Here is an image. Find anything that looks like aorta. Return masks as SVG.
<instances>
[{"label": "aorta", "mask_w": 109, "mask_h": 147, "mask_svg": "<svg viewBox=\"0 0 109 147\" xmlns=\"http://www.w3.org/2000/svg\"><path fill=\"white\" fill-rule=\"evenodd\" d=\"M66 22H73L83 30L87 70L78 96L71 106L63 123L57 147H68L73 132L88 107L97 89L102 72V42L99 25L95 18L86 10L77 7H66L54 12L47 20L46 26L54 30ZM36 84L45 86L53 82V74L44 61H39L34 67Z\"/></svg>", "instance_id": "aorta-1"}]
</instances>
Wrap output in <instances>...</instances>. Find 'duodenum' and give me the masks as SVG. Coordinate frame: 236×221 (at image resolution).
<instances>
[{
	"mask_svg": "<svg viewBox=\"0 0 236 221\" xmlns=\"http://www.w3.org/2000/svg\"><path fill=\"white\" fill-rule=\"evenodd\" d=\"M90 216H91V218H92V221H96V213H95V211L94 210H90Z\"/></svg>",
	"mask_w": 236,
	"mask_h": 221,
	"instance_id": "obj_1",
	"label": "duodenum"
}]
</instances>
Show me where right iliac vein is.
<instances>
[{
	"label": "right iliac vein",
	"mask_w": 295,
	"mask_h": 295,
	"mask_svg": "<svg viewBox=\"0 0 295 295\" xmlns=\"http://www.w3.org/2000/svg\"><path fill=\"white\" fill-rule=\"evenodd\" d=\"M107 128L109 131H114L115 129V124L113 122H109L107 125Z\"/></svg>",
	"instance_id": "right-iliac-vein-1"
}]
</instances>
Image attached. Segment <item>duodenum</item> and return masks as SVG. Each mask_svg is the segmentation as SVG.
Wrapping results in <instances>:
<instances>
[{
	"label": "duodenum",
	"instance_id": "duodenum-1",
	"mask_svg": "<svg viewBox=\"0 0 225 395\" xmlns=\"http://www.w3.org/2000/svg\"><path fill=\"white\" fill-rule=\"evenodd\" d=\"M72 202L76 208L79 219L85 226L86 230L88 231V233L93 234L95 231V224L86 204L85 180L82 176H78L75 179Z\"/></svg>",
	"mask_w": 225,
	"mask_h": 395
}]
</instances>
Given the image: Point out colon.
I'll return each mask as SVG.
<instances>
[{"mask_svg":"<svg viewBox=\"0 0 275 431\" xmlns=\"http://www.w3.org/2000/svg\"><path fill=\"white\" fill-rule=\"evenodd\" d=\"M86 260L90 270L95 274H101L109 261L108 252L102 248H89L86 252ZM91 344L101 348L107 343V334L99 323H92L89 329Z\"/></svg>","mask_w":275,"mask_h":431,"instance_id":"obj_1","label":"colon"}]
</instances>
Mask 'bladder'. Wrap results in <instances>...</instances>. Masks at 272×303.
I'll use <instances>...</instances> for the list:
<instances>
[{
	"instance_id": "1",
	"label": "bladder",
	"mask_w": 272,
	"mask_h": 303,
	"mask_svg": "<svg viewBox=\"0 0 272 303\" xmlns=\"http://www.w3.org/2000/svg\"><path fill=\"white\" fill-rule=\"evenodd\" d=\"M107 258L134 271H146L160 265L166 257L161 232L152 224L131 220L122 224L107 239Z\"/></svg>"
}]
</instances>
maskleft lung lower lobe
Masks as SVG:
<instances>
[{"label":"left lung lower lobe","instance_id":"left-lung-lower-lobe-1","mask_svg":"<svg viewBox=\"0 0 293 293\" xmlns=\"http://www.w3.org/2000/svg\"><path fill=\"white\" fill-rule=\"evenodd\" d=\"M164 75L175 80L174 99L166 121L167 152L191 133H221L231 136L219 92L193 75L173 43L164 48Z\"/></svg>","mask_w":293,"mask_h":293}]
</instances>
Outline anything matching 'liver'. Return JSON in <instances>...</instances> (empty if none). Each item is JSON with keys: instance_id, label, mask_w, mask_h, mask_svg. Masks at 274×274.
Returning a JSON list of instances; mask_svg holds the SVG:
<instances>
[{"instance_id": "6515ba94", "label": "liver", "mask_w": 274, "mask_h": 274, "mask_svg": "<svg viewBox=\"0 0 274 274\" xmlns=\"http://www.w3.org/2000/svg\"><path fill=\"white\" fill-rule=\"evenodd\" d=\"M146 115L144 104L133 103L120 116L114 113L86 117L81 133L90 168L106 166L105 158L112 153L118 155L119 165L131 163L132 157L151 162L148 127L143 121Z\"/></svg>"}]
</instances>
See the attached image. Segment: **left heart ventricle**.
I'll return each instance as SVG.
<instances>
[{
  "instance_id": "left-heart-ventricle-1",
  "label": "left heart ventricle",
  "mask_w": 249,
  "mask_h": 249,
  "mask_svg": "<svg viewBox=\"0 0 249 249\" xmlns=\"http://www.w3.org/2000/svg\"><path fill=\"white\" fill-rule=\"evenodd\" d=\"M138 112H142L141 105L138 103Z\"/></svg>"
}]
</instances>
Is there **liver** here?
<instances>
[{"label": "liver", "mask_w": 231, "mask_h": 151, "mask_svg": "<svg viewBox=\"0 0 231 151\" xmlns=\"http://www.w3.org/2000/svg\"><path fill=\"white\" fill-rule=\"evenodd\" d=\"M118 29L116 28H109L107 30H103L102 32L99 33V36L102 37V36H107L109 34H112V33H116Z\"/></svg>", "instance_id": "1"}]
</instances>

INSTRUCTION: Find each line in the data above that contains the word "Segment", and copy those lines in full.

SOLUTION TO THE PROBLEM:
Image attached. Segment <item>duodenum</item> and return masks as SVG. Each mask_svg is the segmentation as SVG.
See the attached image. Segment: **left heart ventricle**.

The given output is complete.